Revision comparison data
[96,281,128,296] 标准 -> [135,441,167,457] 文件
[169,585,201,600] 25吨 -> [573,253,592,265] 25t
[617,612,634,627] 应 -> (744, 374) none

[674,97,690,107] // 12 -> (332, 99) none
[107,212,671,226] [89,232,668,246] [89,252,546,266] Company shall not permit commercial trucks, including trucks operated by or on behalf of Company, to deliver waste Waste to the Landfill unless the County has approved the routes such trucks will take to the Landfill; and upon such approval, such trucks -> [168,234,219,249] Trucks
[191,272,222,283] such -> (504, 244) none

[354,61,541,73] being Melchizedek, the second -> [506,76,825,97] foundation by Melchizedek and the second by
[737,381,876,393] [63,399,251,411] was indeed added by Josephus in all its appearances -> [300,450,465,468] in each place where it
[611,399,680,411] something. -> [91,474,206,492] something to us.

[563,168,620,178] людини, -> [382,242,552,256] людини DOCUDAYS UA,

**Problem requirements**: Reproduce every line of the data without changing a word.

**Output of the task**:
[96,281,128,296] 标准 -> [135,441,167,457] 文件
[169,585,201,600] 25吨 -> [573,253,592,265] 25t
[617,612,634,627] 应 -> (744, 374) none

[674,97,690,107] // 12 -> (332, 99) none
[107,212,671,226] [89,232,668,246] [89,252,546,266] Company shall not permit commercial trucks, including trucks operated by or on behalf of Company, to deliver waste Waste to the Landfill unless the County has approved the routes such trucks will take to the Landfill; and upon such approval, such trucks -> [168,234,219,249] Trucks
[191,272,222,283] such -> (504, 244) none

[354,61,541,73] being Melchizedek, the second -> [506,76,825,97] foundation by Melchizedek and the second by
[737,381,876,393] [63,399,251,411] was indeed added by Josephus in all its appearances -> [300,450,465,468] in each place where it
[611,399,680,411] something. -> [91,474,206,492] something to us.

[563,168,620,178] людини, -> [382,242,552,256] людини DOCUDAYS UA,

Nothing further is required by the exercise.